EXERCISE OBJECTIVE -> For the word "wrist", count the lines of the data that include it and give only the total.
### DATASET EXTRACT ###
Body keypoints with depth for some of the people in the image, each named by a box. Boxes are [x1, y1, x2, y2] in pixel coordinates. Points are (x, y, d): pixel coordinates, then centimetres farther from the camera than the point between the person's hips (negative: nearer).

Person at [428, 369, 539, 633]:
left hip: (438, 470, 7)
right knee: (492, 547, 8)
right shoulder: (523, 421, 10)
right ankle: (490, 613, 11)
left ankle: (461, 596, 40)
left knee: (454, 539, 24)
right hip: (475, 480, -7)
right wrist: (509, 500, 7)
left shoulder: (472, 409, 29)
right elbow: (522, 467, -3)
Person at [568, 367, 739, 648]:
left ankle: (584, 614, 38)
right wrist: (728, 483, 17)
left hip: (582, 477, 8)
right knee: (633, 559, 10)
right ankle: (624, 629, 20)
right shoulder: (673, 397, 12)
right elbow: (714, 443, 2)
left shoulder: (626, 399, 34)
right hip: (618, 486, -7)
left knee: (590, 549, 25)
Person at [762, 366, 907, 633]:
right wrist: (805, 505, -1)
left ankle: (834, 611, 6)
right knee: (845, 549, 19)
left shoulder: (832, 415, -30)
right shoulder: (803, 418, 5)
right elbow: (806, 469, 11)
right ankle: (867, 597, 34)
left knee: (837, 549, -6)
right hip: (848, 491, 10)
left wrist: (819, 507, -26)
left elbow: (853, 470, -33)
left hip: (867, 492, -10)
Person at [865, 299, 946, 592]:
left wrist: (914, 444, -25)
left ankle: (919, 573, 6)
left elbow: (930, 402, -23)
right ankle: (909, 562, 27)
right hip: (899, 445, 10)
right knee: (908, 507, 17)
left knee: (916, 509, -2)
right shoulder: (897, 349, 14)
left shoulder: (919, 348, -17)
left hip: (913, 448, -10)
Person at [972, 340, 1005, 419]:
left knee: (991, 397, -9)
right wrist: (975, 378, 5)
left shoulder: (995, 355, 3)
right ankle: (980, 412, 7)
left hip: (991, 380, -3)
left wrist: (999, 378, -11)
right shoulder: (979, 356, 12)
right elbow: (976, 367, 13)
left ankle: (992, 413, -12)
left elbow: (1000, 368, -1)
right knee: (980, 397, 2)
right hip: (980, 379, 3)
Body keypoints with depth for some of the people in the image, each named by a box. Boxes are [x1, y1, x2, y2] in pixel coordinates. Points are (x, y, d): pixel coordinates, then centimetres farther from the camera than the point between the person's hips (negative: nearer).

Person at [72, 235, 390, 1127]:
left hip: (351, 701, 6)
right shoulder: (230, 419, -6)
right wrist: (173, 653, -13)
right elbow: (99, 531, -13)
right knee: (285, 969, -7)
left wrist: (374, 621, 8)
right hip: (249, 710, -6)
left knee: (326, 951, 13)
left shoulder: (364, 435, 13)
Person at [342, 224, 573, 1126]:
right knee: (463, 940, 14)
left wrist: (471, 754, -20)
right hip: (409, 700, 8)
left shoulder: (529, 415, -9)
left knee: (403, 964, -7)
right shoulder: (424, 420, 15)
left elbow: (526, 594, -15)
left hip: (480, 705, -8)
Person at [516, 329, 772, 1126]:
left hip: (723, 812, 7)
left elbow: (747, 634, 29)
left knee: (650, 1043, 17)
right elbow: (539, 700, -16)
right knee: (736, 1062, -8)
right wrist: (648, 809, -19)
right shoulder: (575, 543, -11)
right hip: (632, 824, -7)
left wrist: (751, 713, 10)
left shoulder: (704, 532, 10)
###
EXERCISE RESULT -> 12